## Problem details
Pictures aside, print all of the data below exactly as written.

Revision tracking records
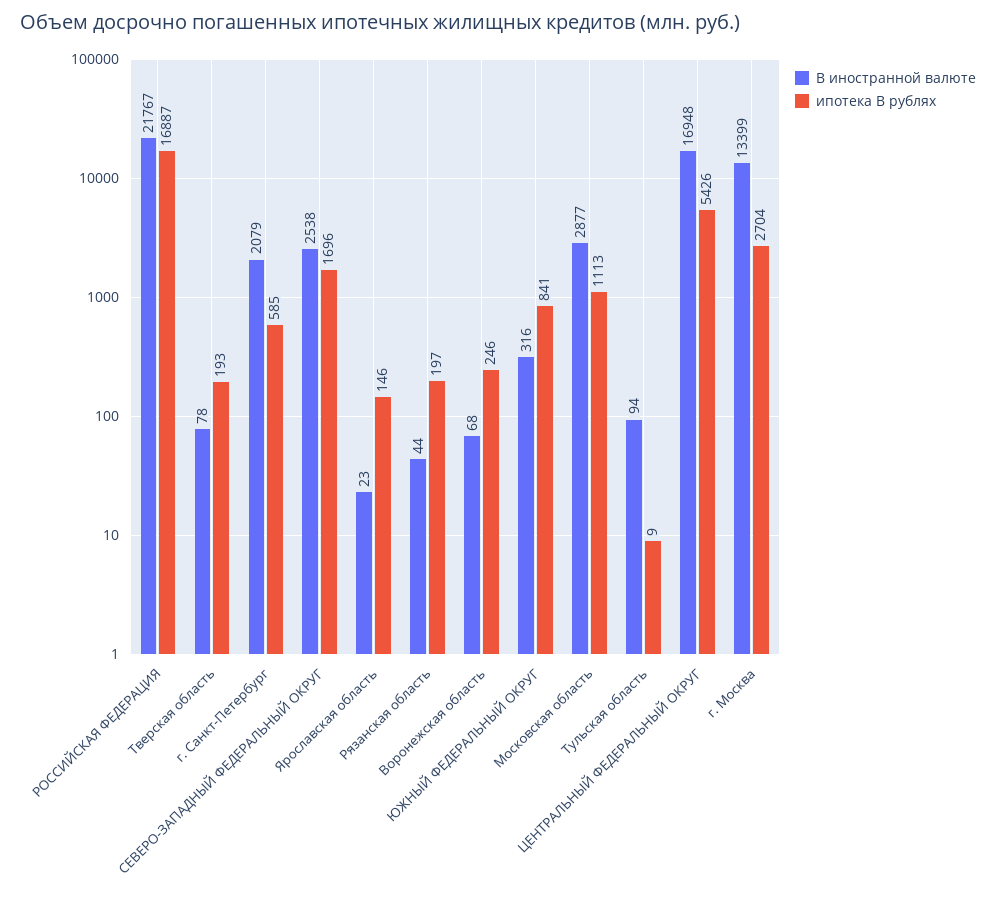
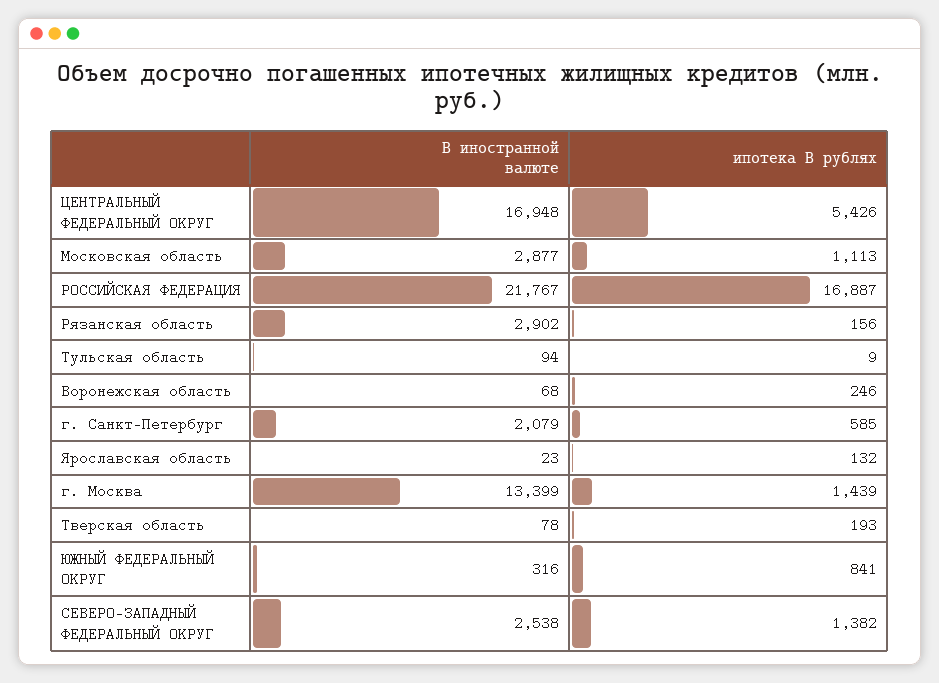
ипотека В рублях, СЕВЕРО-ЗАПАДНЫЙ ФЕДЕРАЛЬНЫЙ ОКРУГ: 1696 -> 1382
ипотека В рублях, Ярославская область: 146 -> 132
В иностранной валюте, Рязанская область: 44 -> 2902
ипотека В рублях, Рязанская область: 197 -> 156
ипотека В рублях, г. Москва: 2704 -> 1439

## Written answer
ипотека В рублях, СЕВЕРО-ЗАПАДНЫЙ ФЕДЕРАЛЬНЫЙ ОКРУГ: 1696 -> 1382
ипотека В рублях, Ярославская область: 146 -> 132
В иностранной валюте, Рязанская область: 44 -> 2902
ипотека В рублях, Рязанская область: 197 -> 156
ипотека В рублях, г. Москва: 2704 -> 1439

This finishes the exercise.